The appellant insists that the broker who exercises dominion over stolen property is to be classed as a party to the fraud or illegality, and cannot better himself by repurchase from an innocent holder. We are confronted *474 with the proposition that if the brokers were liable for conversion in selling the bonds, their title as holders in due course upon reacquisition is worthless. The value of the bonds would be offset by the damages for conversion, and to prevent circuity of action, the courts will consider the brokers, upon reacquisition, to have assumed their original position as takers without value and, therefore, not holders in due course. This matter has been thoroughly touched upon by Professor Chafee in an article in the Columbia Law Review (Vol. 21, p. 538), entitled, "The Reacquisition of a Negotiable Instrument by a Prior Party." (See, also, Bank of Meno v. Coulter, 94 Okla. 213; reviewed in 37 Harvard Law Review, p. 907.)

These reflections lead to a reconsideration of the main premise that the brokers were liable in the first instance for conversion in selling stolen negotiable bonds, payable to bearer.
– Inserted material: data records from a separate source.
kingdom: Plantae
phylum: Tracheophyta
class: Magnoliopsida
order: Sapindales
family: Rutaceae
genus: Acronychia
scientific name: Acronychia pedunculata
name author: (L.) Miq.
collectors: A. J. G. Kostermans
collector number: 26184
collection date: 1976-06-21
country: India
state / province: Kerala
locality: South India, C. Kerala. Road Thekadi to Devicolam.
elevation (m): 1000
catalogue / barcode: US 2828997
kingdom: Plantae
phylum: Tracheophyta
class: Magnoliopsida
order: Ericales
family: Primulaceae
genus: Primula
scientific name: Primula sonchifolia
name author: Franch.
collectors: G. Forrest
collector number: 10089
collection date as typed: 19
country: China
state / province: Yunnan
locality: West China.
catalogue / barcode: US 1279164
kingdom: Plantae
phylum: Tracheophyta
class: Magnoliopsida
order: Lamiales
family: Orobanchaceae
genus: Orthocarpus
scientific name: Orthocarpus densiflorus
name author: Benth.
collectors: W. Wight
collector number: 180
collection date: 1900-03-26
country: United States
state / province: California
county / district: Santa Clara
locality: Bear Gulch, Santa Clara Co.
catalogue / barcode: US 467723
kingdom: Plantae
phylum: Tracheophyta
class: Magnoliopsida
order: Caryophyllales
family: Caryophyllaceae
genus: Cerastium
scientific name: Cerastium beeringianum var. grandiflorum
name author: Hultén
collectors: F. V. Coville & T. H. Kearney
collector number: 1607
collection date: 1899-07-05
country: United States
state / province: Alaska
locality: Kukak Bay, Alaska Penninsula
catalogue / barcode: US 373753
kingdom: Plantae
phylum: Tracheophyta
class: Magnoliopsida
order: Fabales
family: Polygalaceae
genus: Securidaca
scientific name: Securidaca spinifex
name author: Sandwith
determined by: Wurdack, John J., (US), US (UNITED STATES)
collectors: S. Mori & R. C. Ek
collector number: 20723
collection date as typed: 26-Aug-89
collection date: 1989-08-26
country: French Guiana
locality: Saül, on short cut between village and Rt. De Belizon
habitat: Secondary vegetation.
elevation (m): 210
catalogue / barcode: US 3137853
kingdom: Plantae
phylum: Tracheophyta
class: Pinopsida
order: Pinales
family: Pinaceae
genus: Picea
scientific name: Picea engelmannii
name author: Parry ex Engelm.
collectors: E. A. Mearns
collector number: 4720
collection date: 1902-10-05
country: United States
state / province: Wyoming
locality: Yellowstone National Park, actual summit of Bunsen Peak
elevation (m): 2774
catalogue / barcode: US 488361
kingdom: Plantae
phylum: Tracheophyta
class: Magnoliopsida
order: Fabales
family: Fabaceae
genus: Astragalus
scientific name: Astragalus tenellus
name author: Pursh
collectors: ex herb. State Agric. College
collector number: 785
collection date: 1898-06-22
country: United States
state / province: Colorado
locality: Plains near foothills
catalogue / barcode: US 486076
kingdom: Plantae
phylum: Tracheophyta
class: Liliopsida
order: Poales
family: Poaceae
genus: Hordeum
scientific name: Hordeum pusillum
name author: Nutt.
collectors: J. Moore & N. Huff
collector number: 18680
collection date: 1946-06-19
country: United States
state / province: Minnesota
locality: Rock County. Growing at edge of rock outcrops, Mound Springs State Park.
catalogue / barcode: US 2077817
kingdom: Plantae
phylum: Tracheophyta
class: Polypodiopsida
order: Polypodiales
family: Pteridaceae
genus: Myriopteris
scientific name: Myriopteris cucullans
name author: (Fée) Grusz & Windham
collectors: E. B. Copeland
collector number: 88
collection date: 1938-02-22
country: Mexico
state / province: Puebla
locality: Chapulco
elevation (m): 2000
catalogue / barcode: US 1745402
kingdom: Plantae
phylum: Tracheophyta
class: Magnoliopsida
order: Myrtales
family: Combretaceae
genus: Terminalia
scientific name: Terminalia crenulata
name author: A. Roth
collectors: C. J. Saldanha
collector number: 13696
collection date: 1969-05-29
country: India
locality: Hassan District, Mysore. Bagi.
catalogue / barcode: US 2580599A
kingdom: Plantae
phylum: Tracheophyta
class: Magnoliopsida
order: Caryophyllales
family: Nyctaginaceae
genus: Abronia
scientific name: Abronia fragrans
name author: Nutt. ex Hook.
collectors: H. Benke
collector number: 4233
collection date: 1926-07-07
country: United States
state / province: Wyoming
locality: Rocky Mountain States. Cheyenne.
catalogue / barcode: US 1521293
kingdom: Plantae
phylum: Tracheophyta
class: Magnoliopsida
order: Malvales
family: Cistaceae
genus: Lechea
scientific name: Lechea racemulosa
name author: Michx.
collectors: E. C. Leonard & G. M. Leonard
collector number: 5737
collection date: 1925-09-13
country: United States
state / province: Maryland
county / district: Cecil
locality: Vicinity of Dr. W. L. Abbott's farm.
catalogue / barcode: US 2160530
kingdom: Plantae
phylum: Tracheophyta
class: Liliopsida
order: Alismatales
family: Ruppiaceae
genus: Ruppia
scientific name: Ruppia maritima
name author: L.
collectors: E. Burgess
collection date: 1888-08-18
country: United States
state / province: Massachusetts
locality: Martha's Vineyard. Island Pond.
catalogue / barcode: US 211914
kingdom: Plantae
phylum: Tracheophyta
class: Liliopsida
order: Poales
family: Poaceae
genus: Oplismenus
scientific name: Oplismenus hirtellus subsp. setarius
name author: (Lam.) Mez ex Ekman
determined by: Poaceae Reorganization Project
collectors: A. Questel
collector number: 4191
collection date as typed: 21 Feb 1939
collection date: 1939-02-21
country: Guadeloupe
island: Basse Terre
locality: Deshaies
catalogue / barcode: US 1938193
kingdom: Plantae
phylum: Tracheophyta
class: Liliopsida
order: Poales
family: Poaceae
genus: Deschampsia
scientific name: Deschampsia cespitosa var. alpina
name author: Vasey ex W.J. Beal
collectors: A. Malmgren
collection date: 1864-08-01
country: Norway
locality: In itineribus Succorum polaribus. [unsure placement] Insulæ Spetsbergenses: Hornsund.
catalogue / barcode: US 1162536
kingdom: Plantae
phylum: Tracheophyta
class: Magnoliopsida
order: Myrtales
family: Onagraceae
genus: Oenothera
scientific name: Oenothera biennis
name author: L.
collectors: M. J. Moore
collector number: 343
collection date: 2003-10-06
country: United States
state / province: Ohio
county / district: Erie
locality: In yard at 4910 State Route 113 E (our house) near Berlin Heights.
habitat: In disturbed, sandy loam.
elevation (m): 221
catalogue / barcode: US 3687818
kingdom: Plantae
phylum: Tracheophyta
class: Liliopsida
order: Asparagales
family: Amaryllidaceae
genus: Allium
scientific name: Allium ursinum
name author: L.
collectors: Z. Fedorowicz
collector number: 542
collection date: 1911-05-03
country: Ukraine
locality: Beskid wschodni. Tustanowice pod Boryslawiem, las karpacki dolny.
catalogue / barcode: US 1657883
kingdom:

The general rule no doubt is, as above stated, that an innocent holder, appropriating or disposing of stolen property, is liable for conversion. Both at common law (Turnbull v. Bowyer,40 N.Y. 456) and under the Negotiable Instruments Law, a holder in due course of negotiable paper takes good title even from a thief. As to stock certificates, see Turnbull v. LongacreBank, 249 N.Y. 159. United States government bonds, payable to bearer, and like bonds of corporations, circulate today as freely as money; title passes by delivery. A broker accepting such securities for disposition on behalf of a customer has little or no means of warning or inquiry such as indorsements or other relationships might suggest. The securities pass from hand to hand by delivery. He is a mere conduit between the seller and the purchaser, for which he receives a small commission. The purchaser is not liable for conversion, yet the broker, acting without any ground for suspicion, is said to be liable for the full value of the security which he has sold, although he has paid the purchase money over to the *475 seller. The harshness of such a rule has been recognized by the courts in repudiating his liability Public policy does not demand the extension of liability for innocent acts to such a case. InPratt v. Higginson (230 Mass. 256) the Supreme Judicial Court of Massachusetts said of brokers: "The question for decision therefore is, whether the defendants, who received and sold the bonds and accounted for the proceeds to the apparent owner without notice of any infirmity in the title or of any circumstances which should have put them upon inquiry, can be held responsible in damages by the true owner for conversion.

"The defendants undoubtedly exercised dominion over the bonds by converting them into money. If the property had consisted of chattels or non-negotiable documents, of which certificates of stock are an example, the plaintiff's title would not have been divested by a sale even to a purchaser for value and in good faith. Scollans v. Rollins, 173 Mass. 275, 278, and cases there collected. But to this rule there is a well recognized exception where the property consists of negotiable securities."

The decision of the court was that the brokers were not liable for conversion.

The Supreme Judicial Court of Maine, in Kimball v. Billings (55 Me. 147), has held to the contrary.

We are inclined to the view that the plaintiffs in this case were not liable for conversion, when, in behalf of an apparently honest customer with whom they had had past dealings, and without any cause whatever for suspicion, they sold for his account negotiable corporate bonds payable to bearer. This being so, the plaintiffs upon reacquiring the stolen bonds for value, became holders in due course and owners thereof.

For the reasons here stated, the judgment should, therefore, be affirmed, with costs.

CARDOZO, Ch. J., POUND, LEHMAN, KELLOGG, O'BRIEN and HUBBS, JJ., concur.